Your objective: Find how many lines below mention "round". Nothing but the number is needed.

Stored items
Start of Block
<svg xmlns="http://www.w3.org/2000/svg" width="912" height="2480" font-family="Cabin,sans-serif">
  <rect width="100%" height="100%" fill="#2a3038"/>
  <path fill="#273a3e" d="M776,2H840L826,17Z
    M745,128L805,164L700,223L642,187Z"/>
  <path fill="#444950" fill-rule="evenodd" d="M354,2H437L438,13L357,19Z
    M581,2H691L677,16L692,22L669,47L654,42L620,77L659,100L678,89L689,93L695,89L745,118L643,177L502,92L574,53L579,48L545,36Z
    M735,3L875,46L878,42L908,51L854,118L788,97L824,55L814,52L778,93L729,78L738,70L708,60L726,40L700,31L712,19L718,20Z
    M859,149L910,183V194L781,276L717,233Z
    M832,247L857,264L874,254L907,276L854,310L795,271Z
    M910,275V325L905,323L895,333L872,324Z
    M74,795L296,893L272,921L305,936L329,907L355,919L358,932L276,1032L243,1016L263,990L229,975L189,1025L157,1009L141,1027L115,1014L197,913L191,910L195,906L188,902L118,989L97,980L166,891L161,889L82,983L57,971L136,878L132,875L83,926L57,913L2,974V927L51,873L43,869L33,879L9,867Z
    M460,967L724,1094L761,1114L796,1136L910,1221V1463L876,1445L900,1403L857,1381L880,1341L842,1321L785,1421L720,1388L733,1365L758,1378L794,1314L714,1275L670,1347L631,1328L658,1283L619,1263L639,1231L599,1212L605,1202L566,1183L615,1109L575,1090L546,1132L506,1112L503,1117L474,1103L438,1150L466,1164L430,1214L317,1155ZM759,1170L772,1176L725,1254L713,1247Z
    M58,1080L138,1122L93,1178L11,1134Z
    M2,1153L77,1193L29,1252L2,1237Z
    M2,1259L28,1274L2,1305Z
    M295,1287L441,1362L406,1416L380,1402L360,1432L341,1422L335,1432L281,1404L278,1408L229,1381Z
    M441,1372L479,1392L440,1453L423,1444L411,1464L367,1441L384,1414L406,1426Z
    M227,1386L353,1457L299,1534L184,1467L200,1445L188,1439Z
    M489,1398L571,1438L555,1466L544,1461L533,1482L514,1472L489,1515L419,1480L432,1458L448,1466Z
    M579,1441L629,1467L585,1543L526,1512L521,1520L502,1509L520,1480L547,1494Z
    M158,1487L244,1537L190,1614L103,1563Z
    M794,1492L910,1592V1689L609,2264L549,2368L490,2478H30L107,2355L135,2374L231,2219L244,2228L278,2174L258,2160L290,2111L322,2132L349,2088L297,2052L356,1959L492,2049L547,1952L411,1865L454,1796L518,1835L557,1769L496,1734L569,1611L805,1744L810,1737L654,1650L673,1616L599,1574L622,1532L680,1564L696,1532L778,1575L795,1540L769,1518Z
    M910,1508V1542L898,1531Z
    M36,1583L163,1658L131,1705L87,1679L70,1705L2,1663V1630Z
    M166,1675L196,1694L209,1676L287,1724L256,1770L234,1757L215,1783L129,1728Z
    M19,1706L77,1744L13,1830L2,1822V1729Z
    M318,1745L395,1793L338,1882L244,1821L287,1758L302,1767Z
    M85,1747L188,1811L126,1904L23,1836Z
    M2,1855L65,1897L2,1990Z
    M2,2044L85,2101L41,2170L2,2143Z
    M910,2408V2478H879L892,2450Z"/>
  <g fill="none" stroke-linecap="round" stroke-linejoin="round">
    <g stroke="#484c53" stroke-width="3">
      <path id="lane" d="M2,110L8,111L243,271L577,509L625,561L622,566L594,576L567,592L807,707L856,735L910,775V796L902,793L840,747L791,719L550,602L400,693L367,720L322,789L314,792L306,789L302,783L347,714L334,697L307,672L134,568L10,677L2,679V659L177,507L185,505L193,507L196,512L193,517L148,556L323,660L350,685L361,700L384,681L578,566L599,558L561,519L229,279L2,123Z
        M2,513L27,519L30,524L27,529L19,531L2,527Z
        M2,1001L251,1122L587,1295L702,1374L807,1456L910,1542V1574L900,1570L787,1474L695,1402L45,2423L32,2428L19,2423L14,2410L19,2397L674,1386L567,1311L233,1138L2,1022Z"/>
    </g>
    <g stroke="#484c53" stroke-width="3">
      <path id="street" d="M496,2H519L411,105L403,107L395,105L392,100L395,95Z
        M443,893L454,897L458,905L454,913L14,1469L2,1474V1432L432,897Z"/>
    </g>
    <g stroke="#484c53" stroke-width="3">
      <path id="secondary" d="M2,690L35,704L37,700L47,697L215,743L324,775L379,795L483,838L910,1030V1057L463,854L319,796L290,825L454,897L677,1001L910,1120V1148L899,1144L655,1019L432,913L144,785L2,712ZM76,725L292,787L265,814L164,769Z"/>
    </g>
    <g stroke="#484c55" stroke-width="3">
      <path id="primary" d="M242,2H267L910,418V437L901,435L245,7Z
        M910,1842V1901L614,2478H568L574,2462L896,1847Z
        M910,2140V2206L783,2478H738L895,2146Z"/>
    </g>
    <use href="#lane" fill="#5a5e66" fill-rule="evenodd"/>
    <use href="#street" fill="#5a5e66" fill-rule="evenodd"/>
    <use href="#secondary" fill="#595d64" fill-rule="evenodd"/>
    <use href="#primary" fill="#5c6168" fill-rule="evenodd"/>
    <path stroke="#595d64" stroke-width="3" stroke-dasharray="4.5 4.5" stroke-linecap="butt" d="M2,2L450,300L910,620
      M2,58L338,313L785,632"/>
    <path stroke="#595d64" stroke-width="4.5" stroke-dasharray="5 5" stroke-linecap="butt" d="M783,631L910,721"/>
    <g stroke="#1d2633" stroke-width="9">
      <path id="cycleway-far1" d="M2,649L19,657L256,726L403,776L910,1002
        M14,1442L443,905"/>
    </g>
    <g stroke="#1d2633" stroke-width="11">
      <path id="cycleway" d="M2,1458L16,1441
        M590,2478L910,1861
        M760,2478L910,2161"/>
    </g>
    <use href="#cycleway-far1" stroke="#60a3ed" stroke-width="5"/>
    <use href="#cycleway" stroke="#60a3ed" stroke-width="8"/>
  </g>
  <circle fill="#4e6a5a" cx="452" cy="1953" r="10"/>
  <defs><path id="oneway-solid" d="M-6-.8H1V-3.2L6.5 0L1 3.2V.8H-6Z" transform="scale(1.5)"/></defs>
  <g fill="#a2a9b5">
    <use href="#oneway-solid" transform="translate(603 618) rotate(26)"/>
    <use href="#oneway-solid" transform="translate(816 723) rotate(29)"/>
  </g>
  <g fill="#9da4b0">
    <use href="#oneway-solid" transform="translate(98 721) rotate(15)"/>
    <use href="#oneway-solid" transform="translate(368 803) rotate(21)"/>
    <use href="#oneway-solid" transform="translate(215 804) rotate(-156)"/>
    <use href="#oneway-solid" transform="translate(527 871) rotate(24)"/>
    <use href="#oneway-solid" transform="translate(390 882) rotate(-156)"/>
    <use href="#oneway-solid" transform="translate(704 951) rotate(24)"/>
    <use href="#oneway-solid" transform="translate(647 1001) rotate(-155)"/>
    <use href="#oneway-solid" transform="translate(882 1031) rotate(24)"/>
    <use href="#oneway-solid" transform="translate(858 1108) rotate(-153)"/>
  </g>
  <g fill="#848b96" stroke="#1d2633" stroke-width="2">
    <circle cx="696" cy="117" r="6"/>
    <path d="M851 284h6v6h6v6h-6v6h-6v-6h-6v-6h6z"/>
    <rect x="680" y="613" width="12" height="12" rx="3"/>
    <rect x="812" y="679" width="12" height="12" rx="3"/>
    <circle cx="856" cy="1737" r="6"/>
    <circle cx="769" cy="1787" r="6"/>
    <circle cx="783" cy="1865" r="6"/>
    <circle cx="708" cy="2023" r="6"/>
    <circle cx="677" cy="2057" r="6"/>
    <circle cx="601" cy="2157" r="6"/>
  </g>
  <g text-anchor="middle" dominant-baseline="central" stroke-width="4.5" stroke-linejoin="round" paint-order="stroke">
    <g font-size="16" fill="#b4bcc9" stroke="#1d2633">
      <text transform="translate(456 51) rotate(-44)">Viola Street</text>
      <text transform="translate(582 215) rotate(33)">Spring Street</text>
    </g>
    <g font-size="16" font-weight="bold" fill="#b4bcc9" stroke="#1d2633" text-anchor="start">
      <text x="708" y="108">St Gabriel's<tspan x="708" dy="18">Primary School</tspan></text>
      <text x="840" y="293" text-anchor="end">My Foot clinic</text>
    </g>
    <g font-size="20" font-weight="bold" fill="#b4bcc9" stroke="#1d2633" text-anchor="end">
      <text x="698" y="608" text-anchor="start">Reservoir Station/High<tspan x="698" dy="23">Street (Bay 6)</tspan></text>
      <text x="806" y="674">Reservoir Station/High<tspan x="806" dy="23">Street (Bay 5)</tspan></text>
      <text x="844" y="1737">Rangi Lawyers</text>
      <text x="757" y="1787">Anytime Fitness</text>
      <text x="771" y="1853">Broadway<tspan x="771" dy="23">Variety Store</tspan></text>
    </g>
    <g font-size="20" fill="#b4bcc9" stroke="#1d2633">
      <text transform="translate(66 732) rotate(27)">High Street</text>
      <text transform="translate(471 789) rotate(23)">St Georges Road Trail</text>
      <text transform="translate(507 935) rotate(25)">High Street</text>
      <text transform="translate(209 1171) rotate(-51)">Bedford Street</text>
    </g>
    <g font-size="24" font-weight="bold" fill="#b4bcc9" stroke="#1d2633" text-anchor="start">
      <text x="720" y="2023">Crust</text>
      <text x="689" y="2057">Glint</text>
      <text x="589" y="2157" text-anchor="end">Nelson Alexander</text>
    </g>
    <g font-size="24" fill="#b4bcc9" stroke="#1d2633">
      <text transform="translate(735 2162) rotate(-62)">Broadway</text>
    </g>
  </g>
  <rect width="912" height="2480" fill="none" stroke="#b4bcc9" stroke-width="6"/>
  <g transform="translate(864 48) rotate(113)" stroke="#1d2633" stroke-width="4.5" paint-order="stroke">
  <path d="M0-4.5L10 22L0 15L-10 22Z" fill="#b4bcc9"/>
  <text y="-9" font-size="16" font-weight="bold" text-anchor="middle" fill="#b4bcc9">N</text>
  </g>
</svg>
End of Block
Output for this exercise: 2